» Task instructions
Begin with the line below holding "right elbow: (296, 284, 2)" and go on through the line holding "right shoulder: (659, 155, 10)", duplicating each line exactly and leaving out pictures.

» Given information
|---|

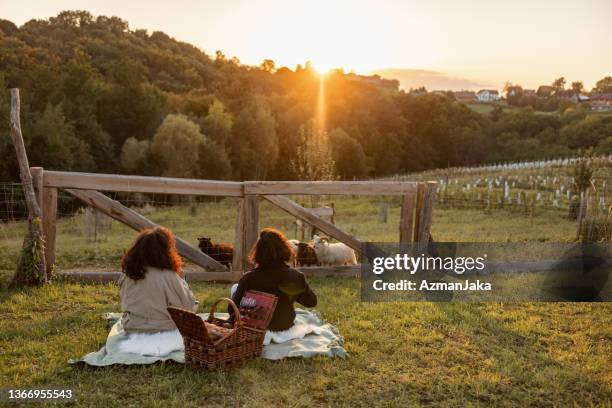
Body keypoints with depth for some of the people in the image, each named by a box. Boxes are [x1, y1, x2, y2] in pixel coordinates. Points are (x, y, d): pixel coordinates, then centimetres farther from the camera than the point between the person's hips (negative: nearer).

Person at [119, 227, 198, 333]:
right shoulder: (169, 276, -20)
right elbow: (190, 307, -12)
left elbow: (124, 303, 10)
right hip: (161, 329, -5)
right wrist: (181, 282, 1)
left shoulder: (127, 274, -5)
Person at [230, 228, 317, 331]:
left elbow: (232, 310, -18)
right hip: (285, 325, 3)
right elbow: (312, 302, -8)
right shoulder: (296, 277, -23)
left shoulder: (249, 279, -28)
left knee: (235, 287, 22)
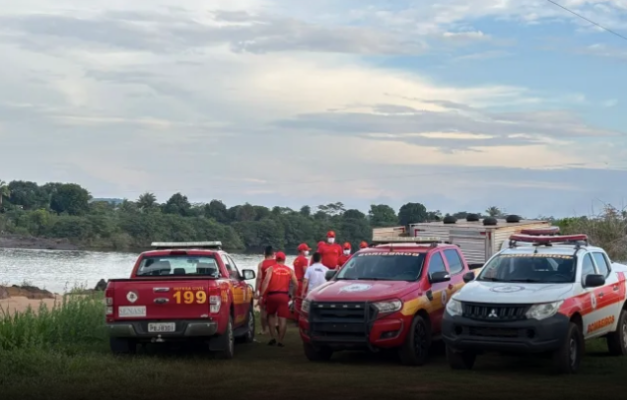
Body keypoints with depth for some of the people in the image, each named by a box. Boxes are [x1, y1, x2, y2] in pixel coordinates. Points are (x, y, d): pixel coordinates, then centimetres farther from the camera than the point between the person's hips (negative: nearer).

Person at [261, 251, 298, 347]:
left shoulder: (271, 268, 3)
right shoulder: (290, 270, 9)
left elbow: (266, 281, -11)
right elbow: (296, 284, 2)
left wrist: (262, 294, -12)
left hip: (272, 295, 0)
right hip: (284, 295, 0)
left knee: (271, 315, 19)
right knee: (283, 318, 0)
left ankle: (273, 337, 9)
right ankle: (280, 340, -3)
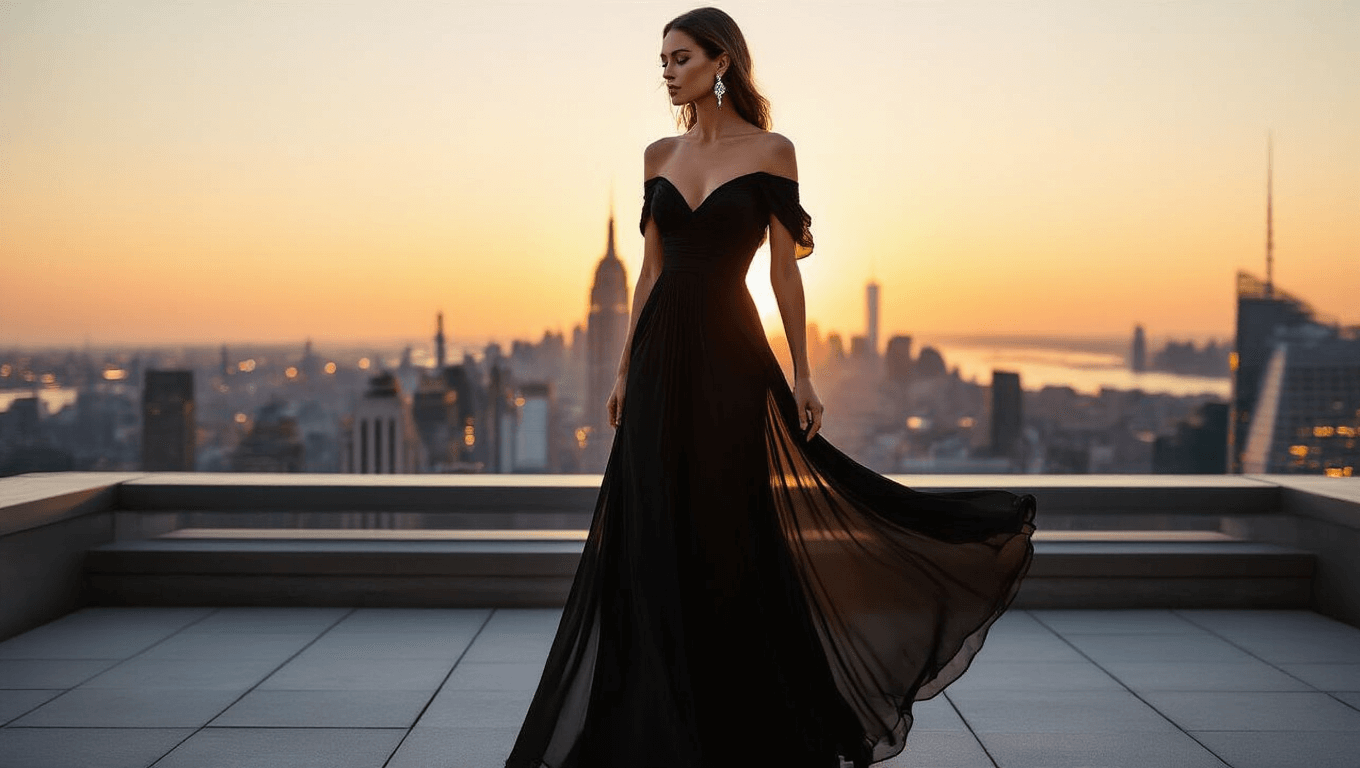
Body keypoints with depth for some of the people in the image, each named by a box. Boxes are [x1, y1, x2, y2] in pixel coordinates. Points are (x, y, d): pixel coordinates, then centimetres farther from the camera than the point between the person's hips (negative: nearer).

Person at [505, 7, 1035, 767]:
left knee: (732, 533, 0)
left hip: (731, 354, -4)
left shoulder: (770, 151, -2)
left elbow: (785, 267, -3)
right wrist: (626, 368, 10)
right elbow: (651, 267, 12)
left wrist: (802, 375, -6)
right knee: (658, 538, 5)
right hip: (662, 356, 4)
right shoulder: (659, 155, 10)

|---|

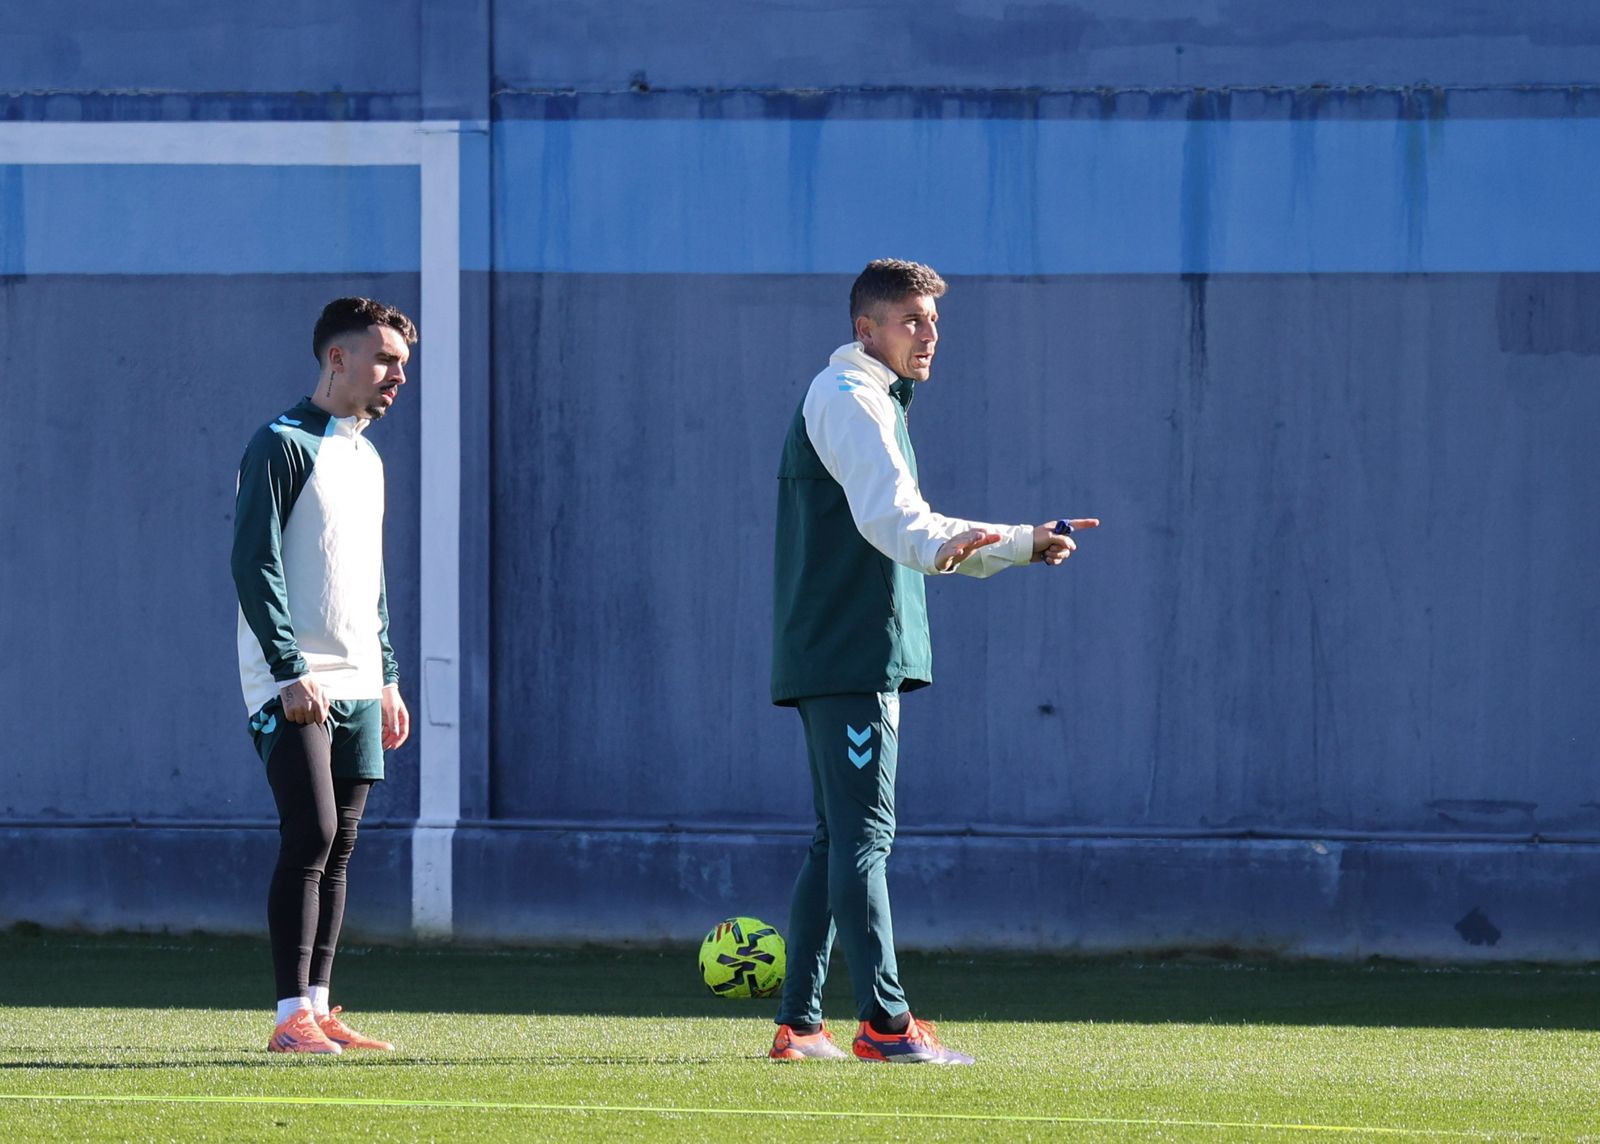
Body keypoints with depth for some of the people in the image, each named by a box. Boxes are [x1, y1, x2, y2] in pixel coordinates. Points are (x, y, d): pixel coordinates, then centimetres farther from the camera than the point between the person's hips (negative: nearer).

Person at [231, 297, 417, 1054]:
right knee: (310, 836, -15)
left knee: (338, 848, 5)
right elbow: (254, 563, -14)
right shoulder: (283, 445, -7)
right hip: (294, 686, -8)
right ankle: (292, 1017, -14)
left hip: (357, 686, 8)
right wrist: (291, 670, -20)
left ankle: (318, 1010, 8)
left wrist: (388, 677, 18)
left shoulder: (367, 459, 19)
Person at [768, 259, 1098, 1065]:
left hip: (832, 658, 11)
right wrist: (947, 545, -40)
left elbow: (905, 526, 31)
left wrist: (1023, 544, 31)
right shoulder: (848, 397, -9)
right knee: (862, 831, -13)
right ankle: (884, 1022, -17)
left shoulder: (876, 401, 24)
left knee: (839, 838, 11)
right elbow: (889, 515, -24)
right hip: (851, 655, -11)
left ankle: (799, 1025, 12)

|---|

» Output for this exercise
right elbow: (296, 284, 2)
left wrist: (262, 294, -12)
left hip: (272, 295, 0)
right hip: (284, 295, 0)
left knee: (271, 315, 19)
right knee: (283, 318, 0)
left ankle: (273, 337, 9)
right ankle: (280, 340, -3)
Body keypoints with depth for some of the people in the image, each named by a box. Boxes are [x1, y1, x2, y2] in pixel coordinates. Points are (x, y, d): pixel coordinates, then centimetres farther from the camera than the point between the person's hips (negative: nearer).

Person at [505, 7, 1035, 767]:
left knee: (732, 533, 0)
left hip: (731, 354, -4)
left shoulder: (770, 151, -2)
left elbow: (785, 267, -3)
right wrist: (626, 368, 10)
right elbow: (651, 267, 12)
left wrist: (802, 375, -6)
right knee: (658, 538, 5)
right hip: (662, 356, 4)
right shoulder: (659, 155, 10)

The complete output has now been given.